Let’s say you’re running the voting company that is running an election across a few dozen districts. Of course, all the votes must be tallied. A “Bush” vote in one county must group up with a “Bush” vote in another. But how? The human answer is to use the name, but realistically, we know that another “Bush” might be running under a different position in some counties. You can’t just use the name as the qualifier because it is not unique. So you would use IDs, I presume.
But of course this means every machine must use an ID that is not internal to it. You would say, “All 1′s are Kerry’s and all 2′s are for Bush!” Now that this is decided, you would have shipped out all of the machines to only accept votes for Kerry = 1 and Bush = 2. And when the machine gets back, you would save it into the main system as 1 = Kerry and 2 = Bush.
But where’s the sanity check? Who knows what happened while that box was out there in the wild. How do you know that 1 is indeed still representing Kerry for that box? How do you know that everybody that voted “Kerry” on that box got saved in as a “1″? This is even more of a problem if you do the counting right in the same place that the voting is taking place.
And even if you did use names, despite it being a horrible idea, how do you know that a “Kerry” vote got saved as “Kerry?” For all you know, there is a bug, and all Kerry votes are getting saved as “Bush” and all Bush votes are getting saved as “Nadar” because someone forgot that array indices start at 0, not 1 (theoretical technical explanation for how these bugs could arise).

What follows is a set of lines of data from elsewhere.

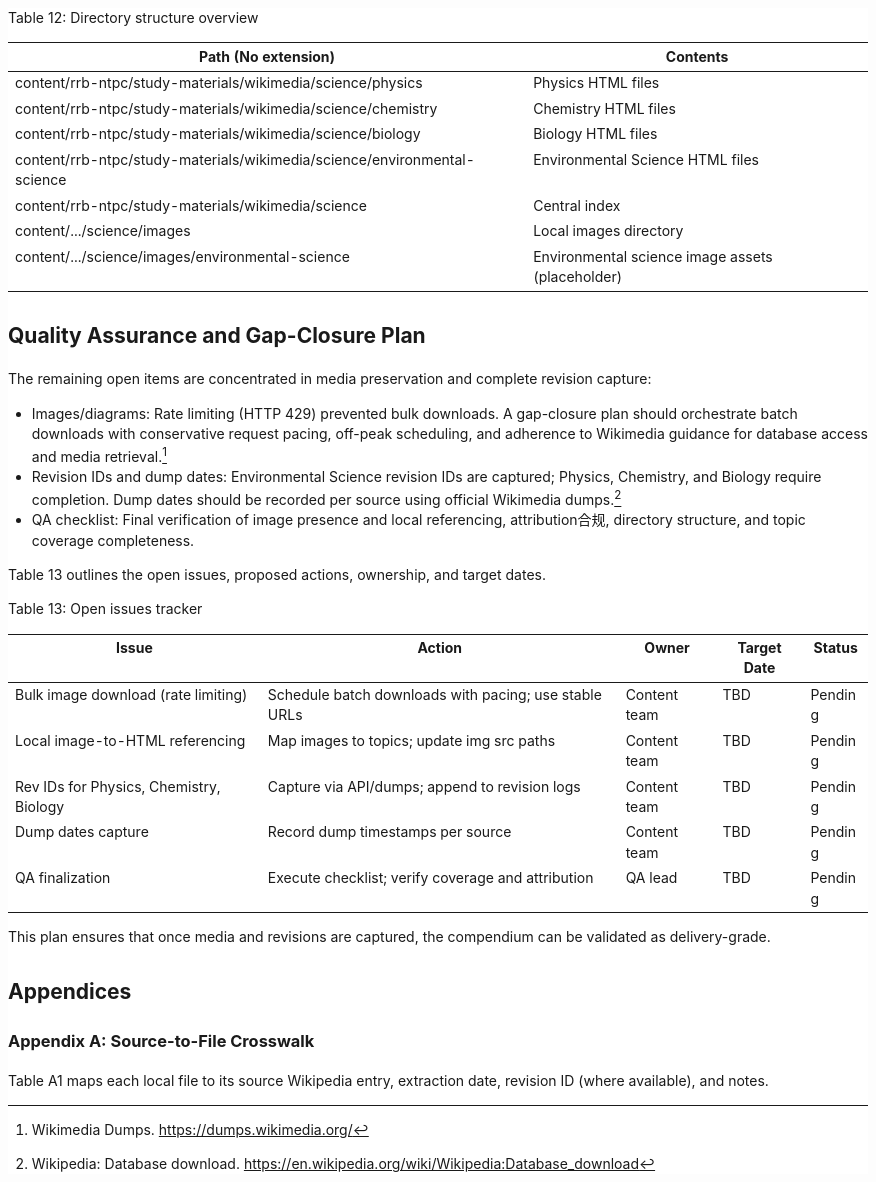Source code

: Table 12: Directory structure overview

| Path (No extension)                                                 | Contents                                           |
|----------------------------------------------------------------------|----------------------------------------------------|
| content/rrb-ntpc/study-materials/wikimedia/science/physics          | Physics HTML files                                 |
| content/rrb-ntpc/study-materials/wikimedia/science/chemistry        | Chemistry HTML files                               |
| content/rrb-ntpc/study-materials/wikimedia/science/biology          | Biology HTML files                                 |
| content/rrb-ntpc/study-materials/wikimedia/science/environmental-science | Environmental Science HTML files               |
| content/rrb-ntpc/study-materials/wikimedia/science                  | Central index                                      |
| content/.../science/images                                           | Local images directory                             |
| content/.../science/images/environmental-science                    | Environmental science image assets (placeholder)   |

## Quality Assurance and Gap-Closure Plan

The remaining open items are concentrated in media preservation and complete revision capture:
- Images/diagrams: Rate limiting (HTTP 429) prevented bulk downloads. A gap-closure plan should orchestrate batch downloads with conservative request pacing, off-peak scheduling, and adherence to Wikimedia guidance for database access and media retrieval.[^3]
- Revision IDs and dump dates: Environmental Science revision IDs are captured; Physics, Chemistry, and Biology require completion. Dump dates should be recorded per source using official Wikimedia dumps.[^4]
- QA checklist: Final verification of image presence and local referencing, attribution合规, directory structure, and topic coverage completeness.

Table 13 outlines the open issues, proposed actions, ownership, and target dates.

Table 13: Open issues tracker

| Issue                                     | Action                                               | Owner        | Target Date | Status   |
|-------------------------------------------|------------------------------------------------------|--------------|-------------|----------|
| Bulk image download (rate limiting)       | Schedule batch downloads with pacing; use stable URLs | Content team | TBD         | Pending  |
| Local image-to-HTML referencing           | Map images to topics; update img src paths            | Content team | TBD         | Pending  |
| Rev IDs for Physics, Chemistry, Biology   | Capture via API/dumps; append to revision logs        | Content team | TBD         | Pending  |
| Dump dates capture                        | Record dump timestamps per source                     | Content team | TBD         | Pending  |
| QA finalization                           | Execute checklist; verify coverage and attribution    | QA lead      | TBD         | Pending  |

This plan ensures that once media and revisions are captured, the compendium can be validated as delivery-grade.

## Appendices

### Appendix A: Source-to-File Crosswalk

Table A1 maps each local file to its source Wikipedia entry, extraction date, revision ID (where available), and notes.


[^1]: Pollution - Wikipedia. https://en.wikipedia.org/wiki/Pollution  
[^2]: Creative Commons Attribution-ShareAlike 3.0 Unported (CC BY-SA 3.0). https://creativecommons.org/licenses/by-sa/3.0/  
[^3]: Wikimedia Dumps. https://dumps.wikimedia.org/  
[^4]: Wikipedia: Database download. https://en.wikipedia.org/wiki/Wikipedia:Database_download  
[^5]: Physics - Wikipedia. https://en.wikipedia.org/wiki/Physics  
[^6]: Energy - Wikipedia. https://en.wikipedia.org/wiki/Energy  
[^7]: Biodiversity - Wikipedia. https://en.wikipedia.org/wiki/Biodiversity  
[^8]: Electromagnetism - Wikipedia. https://en.wikipedia.org/wiki/Electromagnetism  
[^9]: Gravitation - Wikipedia. https://en.wikipedia.org/wiki/Gravitation  
[^10]: Sound - Wikipedia. https://en.wikipedia.org/wiki/Sound  
[^11]: Environmental issues - Wikipedia. https://en.wikipedia.org/wiki/Environmental_issues  
[^12]: Environmental science - Wikipedia. https://en.wikipedia.org/wiki/Environmental_science  
[^13]: Ecosystem - Wikipedia. https://en.wikipedia.org/wiki/Ecosystem  
[^14]: Acid - Wikipedia. https://en.wikipedia.org/wiki/Acid  
[^15]: Chemical bond - Wikipedia. https://en.wikipedia.org/wiki/Chemical_bond  
[^16]: Periodic table - Wikipedia. https://en.wikipedia.org/wiki/Periodic_table  
[^17]: Human body - Wikipedia. https://en.wikipedia.org/wiki/Human_body  
[^18]: Taxonomy (biology) - Wikipedia. https://en.wikipedia.org/wiki/Taxonomy_(biology)  
[^19]: Atom - Wikipedia. https://en.wikipedia.org/wiki/Atom  
[^20]: Cell (biology) - Wikipedia. https://en.wikipedia.org/wiki/Cell_(biology)  
[^21]: Genetics - Wikipedia. https://en.wikipedia.org/wiki/Genetics  
[^22]: Chemistry - Wikipedia. https://en.wikipedia.org/wiki/Chemistry  
[^23]: Biology - Wikipedia. https://en.wikipedia.org/wiki/Biology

So of course, that means you would write a binary log of all activities that box experienced. But what is this log for? Auditing? Shouldn’t auditing be happening at every step of the way regardless? If anything, problems are much harder to catch in the digital version of voting so this audit trail would rarely if ever be used except in the most extreme cases. Okay, so I’ve convinced you that it should be used all the time, right? Okay, but then what?
Is it being replicated? Is it safe from incomplete transactions? Will a corrupted insert break the entire file? What happens if the power cuts out right as it is writing a record? Is the whole file toast? Suddenly you realize the log file must also use a database to ensure its integrity. Possibly on a separate process to ensure it is isolated from the main vote records.
But what the hell is the point of all this? If there is going to be a discrepancy, shouldn’t it have been caught during testing? Why go through all this trouble double logging and replicating all of this data?
The last point is the most important. You’ll notice that through simple logic, we suddenly had to have tons of auditing overhead to do something so simple. And despite your best testing efforts, things that should be absolutely positively without error are still being audited to ensure their integrity. So what happens when you overlook one of these “no-brainer” assumptions?
You get voter fraud.
This only covers some theoretical problems that I might face when trying to put together a voting machine. I would assume a well-funded corporation would generate a list or problems 10x this length. While tallying votes may be simple in concept, if your application must be 200% bug free and hacker proof, developing the application becomes immensely difficult.
This still doesn’t explain my original thought about the Republican vote bias though.